WEST LAFAYETTE, Ind. — The largest supercomputer on a Big Ten campus will be installed at Purdue in a single-day, electronic “barn-raising.”
More than 200 employees will gather May 5 to help build the massive machine, which will be about the size of a semitrailer when installed. It will be the largest Big Ten supercomputer that is not part of a national center.
How much does 60 teraflops cost?
According to Wikipedia, the hardware cost of computing is $0.20 per gigaflop (October 2007 based on a Sony PS3). One gigaflop is 10^9, one teraflop is 10^12.
60 Tf = 60,000 Gf
60,000 Gf x $.20/Gf = $12,000
Purdue’s computer is being built in a single day to keep the university’s science and engineering researchers from facing a lengthy downtime, says Gerry McCartney, vice president for information technology and chief information officer.
“Our staff thought we were insane when we challenged them to build such a big computer in a single day,” McCartney says. “But now there’s real excitement to be a part of this.”
To generate interest on campus, the organizers created a spoof movie trailer called “Installation Day,” which is a take off of the movie “Independence Day.” The video can be seen on YouTube at http://www.youtube.com/watch?v=wVzThRN4QJI
Supercomputers are ranked by their performance in running a complex benchmarking system. The results of the tests are published twice each year at http://www.top500.org. Purdue’s new supercomputer would rank in the top 40 of the current Top 500 list, which was published in Nov. 2007.

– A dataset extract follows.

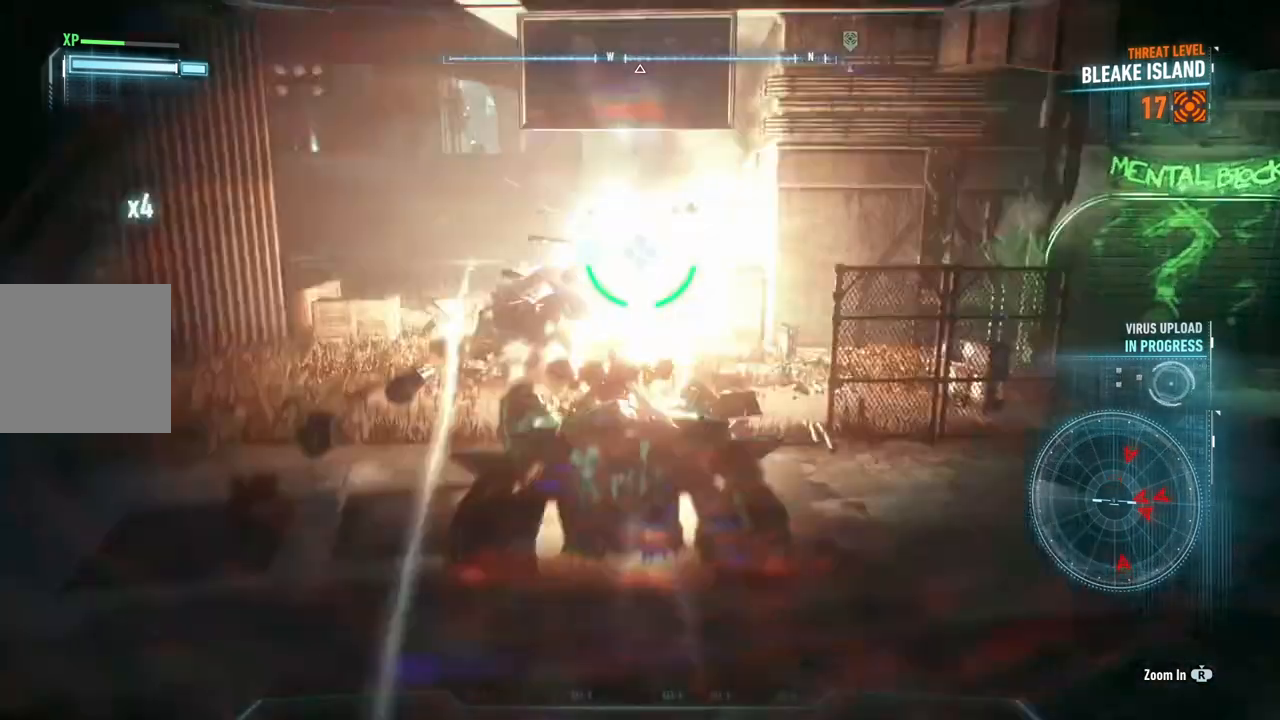
{"buttons": ["L2"], "left_stick": "down-left", "right_stick": "left", "events": [[17, "R2", "up"], [50, "right_stick", "down-left"], [217, "right_stick", "left"], [317, "left_stick", "down-right"], [500, "left_stick", "down-left"]]}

The current campus leader in supercomputing in the Big Ten is Indiana University’s Big Red, which ranks 42nd in the world. (The National Center for Supercomputing Applications’ “Abe” cluster, which is based in Urbana, Ill. and operated by the University of Illinois, offers computing resources to researchers across the nation and is the largest supercomputer installed at a Big Ten university.)
The world’s largest supercomputer is BlueGene/L, which is located at Lawrence Livermore (Calif.) National Laboratory.
The Purdue supercomputer will consist of 812 Dell dual quad-core computer nodes and is predicted to have a peak performance of more than 60 teraflops, which means it could perform more than 60 trillion operations in one second.